Dear IS-IS working group,

have posted a new version of the IS-IS label advertisement draft.
the major changes between -00 to -02 are:

-support for signaling Bypass (FRR) Labels
-support for SPT labels using RFC4761 'VPLS' style label block
 advertisements. this is mainly to comply to RFC3031 which
 mandates that label allocation is a strict local procedure,
 and still not loose the comfort of getting an
 automatically provided transport mesh (similar to LDP).

 This provides similar functionality like first mentioned in
 http://tools.ietf.org/id/draft-tian-mpls-lsp-source-route-01.txt
 *without* the need of an RFC 3031 architectural violation.

 The advertised label blocks allow in addition to specify a particular
 rfc5120 topology and an algorithm (SPT). we got feedback
 that having a pluggable algorithm (e.g., but not limited to: MRT)

Instructions:
(A) Which RFCs does the IS-IS draft announcement cite by number? List each one once.
(B) Extend the IS-IS draft announcement with a few more lines, picking up right after its final line.
The items that come next are separate material and are not part of the IS-IS draft announcement.

Extracted entries:

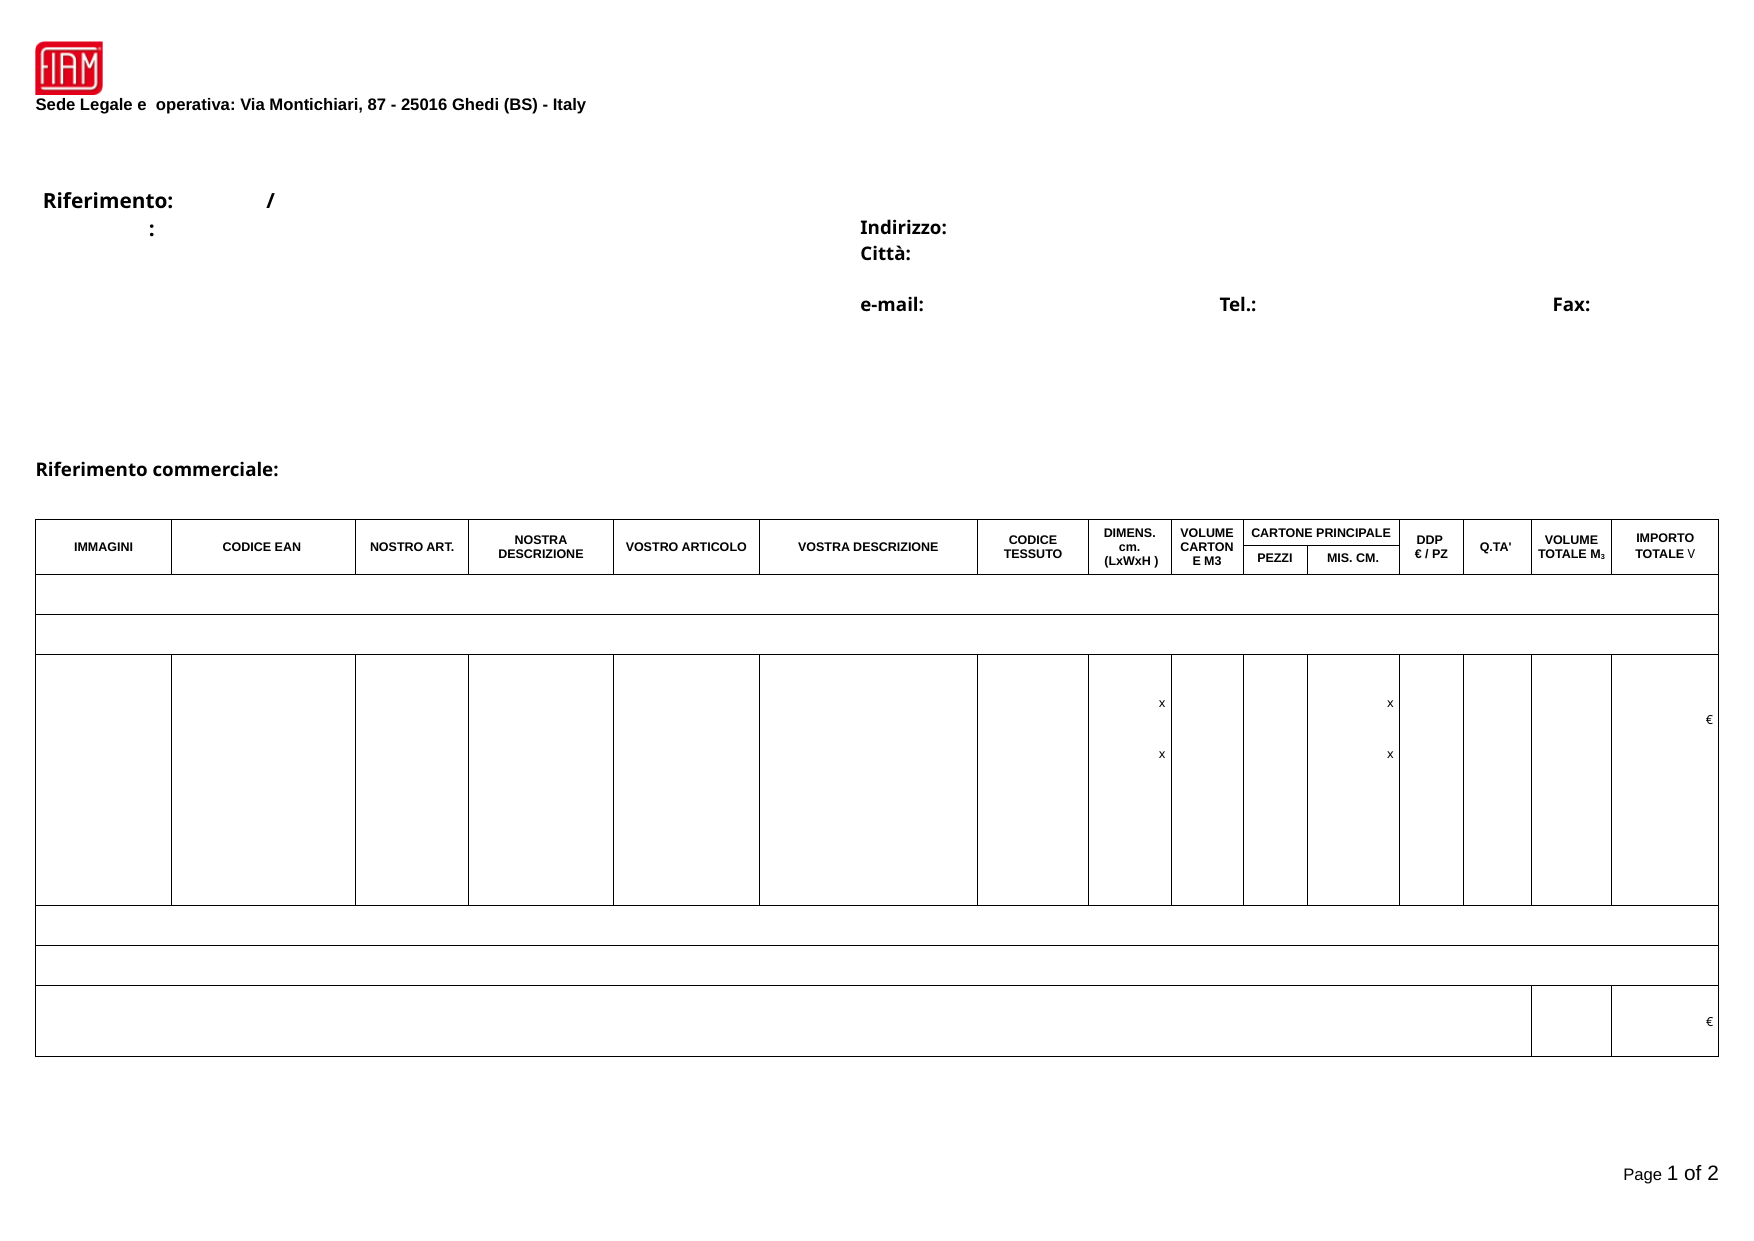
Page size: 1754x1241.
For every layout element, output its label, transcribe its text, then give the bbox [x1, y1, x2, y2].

table_header Q.TA' [1464, 520, 1531, 574]
table_header NOSTRO ART. [356, 520, 468, 574]
table_cell </for> [36, 946, 1718, 985]
table_cell [36, 655, 171, 905]
table_cell [36, 986, 1531, 1056]
table_header IMPORTO TOTALE V [1612, 520, 1718, 574]
table_cell <item.product_id.colour_code> [978, 655, 1088, 905]
table_header VOLUME CARTONE M3 [1172, 520, 1243, 574]
table_cell <for each="item in o.order_line"> [36, 575, 1718, 614]
table_cell <get_total_volume(o.order_line)> [1532, 986, 1611, 1056]
table_cell <formatLang(item.product_qty * item.product_id.standard_price)> € [1612, 655, 1718, 905]
table_cell <item.product_id.length> x <item.product_id.width> x <item.product_id.height> [1089, 655, 1171, 905]
table_cell <o.amount_untaxed> € [1612, 986, 1718, 1056]
table_header <setLang("it_IT")> Riferimento: <o.name> / <o.date_order and o.date_order[0:4]> <_("Date")>: <formatLang(o.date_order, date=True)> [37, 163, 854, 376]
table_cell </if> [36, 906, 1718, 945]
table_cell <"%2.3f" % (item.product_id.pack_l * item.product_id.pack_h * item.product_id.pack_p / 1000000.0)> [1172, 655, 1243, 905]
table_header VOSTRA DESCRIZIONE [760, 520, 977, 574]
table_header VOLUME TOTALE M3 [1532, 520, 1611, 574]
table_header [37, 1082, 1717, 1116]
table_cell MIS. CM. [1308, 546, 1399, 574]
table_cell <if test="item.product_id"> [36, 615, 1718, 654]
table_cell <"%2.3f" % (item.product_qty *item.product_id.pack_l * item.product_id.pack_h * item.product_id.pack_p / 1000000.0)> [1532, 655, 1611, 905]
table_header <o.partner_address_id.partner_id.name> Indirizzo: <o.partner_address_id.street or ""> Città: <o.partner_address_id.zip or ""> <o.partner_address_id.city or ""> <o.partner_address_id.country_id and o.partner_address_id.country_id.name> e-mail: <o.partner_address_id.email or ""> Tel.: <o.partner_address_id.phone or ""> Fax: <o.partner_address_id.fax or ""> [855, 163, 1718, 376]
table_cell <item.product_id.default_supplier_code or (item.product_id.seller_ids and item.product_id.seller_ids[0].product_code)> [614, 655, 759, 905]
table_cell <"%d"%(item.product_qty or 0)> [1464, 655, 1531, 905]
table_cell <item.product_id.description_purchase> [760, 655, 977, 905]
table_header DDP € / PZ [1400, 520, 1463, 574]
table_cell <item.product_id.colls> [1244, 655, 1307, 905]
table_cell <item.product_id.standard_price or get_price(item, o)> [1400, 655, 1463, 905]
table_header VOSTRO ARTICOLO [614, 520, 759, 574]
table_cell <item.product_id.pack_l> x <item.product_id.pack_p> x <item.product_id.pack_h> [1308, 655, 1399, 905]
table_header IMMAGINI [36, 520, 171, 574]
table_header CODICE TESSUTO [978, 520, 1088, 574]
table_header CARTONE PRINCIPALE [1244, 520, 1399, 545]
table_cell [172, 655, 355, 905]
table_cell [37, 376, 1718, 413]
table_cell <item.product_id.name.split("] ")[-1]> <item.product_id.colour or ""> [469, 655, 613, 905]
text Riferimento commerciale: <user.signature> [35, 456, 1718, 481]
table_header CODICE EAN [172, 520, 355, 574]
table_header DIMENS. cm. (LxWxH ) [1089, 520, 1171, 574]
text <setLang("it_IT")> [35, 439, 1718, 456]
table_header NOSTRA DESCRIZIONE [469, 520, 613, 574]
table_cell <item.product_id.default_code> [356, 655, 468, 905]
picture [35, 41, 103, 95]
table_cell PEZZI [1244, 546, 1307, 574]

Responses:
(A) RFC 4761, RFC 3031, RFC 5120

(B)
 would solve a couple of practical use cases for
 'infrastructure LSPs' in the area of make-before break, ordered FIB,
 etc.

the authors are looking for feedback and suggested text changes
to improve the draft. - please help us to make it better ;-)

as a vehicle to foster open collaboration we are VCing our work in github.
feel free to clone the repository at:
https://github.com/hannesgredler/draft-gredler-isis-label-advertisement.git
send us pull requests with your suggested changes (or diffs using email);
(Continue reading)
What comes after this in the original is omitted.